Task statement: From the rows below, pull out each line that contains the string "auch" and copy it in full.

Given information below:

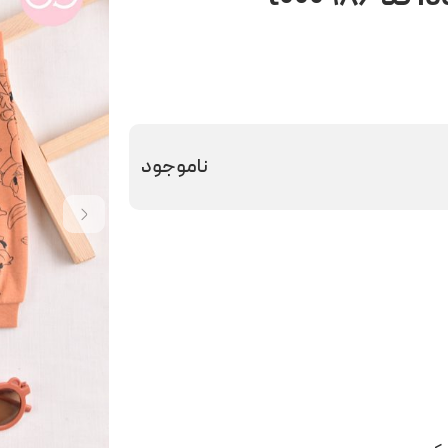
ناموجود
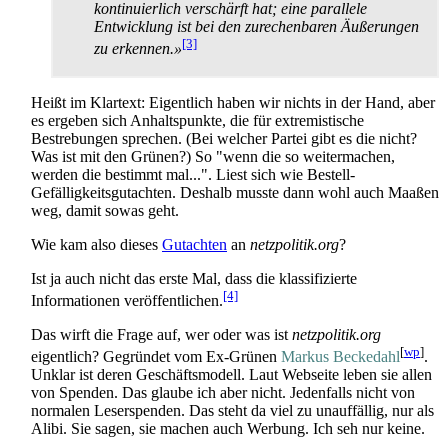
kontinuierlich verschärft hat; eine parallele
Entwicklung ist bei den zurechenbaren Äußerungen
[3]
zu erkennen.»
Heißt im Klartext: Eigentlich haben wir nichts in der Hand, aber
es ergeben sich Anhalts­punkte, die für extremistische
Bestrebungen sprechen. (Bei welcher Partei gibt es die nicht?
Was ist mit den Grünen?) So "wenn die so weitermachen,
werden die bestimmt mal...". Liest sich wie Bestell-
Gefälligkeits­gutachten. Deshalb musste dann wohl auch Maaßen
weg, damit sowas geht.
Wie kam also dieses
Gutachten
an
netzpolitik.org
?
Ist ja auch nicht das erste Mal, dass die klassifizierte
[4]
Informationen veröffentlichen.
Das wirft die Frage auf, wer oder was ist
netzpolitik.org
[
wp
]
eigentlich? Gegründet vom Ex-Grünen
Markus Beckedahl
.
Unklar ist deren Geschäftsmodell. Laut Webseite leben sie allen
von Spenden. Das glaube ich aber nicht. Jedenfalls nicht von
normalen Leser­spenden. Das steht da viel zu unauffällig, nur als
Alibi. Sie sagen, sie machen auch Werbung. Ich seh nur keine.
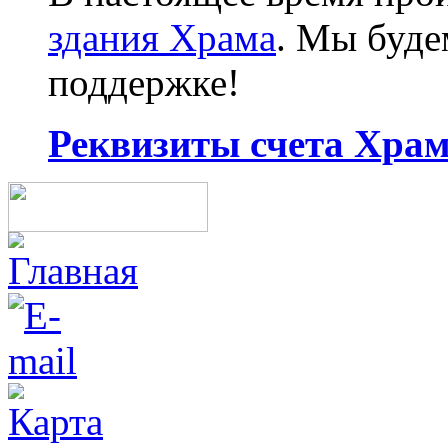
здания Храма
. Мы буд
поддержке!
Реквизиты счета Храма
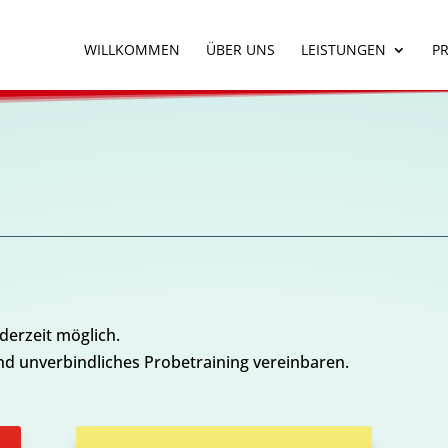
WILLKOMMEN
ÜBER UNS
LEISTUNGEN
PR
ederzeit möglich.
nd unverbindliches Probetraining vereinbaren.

End of Given information.
Given information below:

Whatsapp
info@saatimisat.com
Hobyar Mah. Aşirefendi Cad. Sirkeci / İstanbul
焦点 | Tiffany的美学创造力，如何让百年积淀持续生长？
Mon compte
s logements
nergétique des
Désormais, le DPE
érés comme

End of Given information.

Exercise result:
Gefälligkeits­gutachten. Deshalb musste dann wohl auch Maaßen
Ist ja auch nicht das erste Mal, dass die klassifizierte
Alibi. Sie sagen, sie machen auch Werbung. Ich seh nur keine.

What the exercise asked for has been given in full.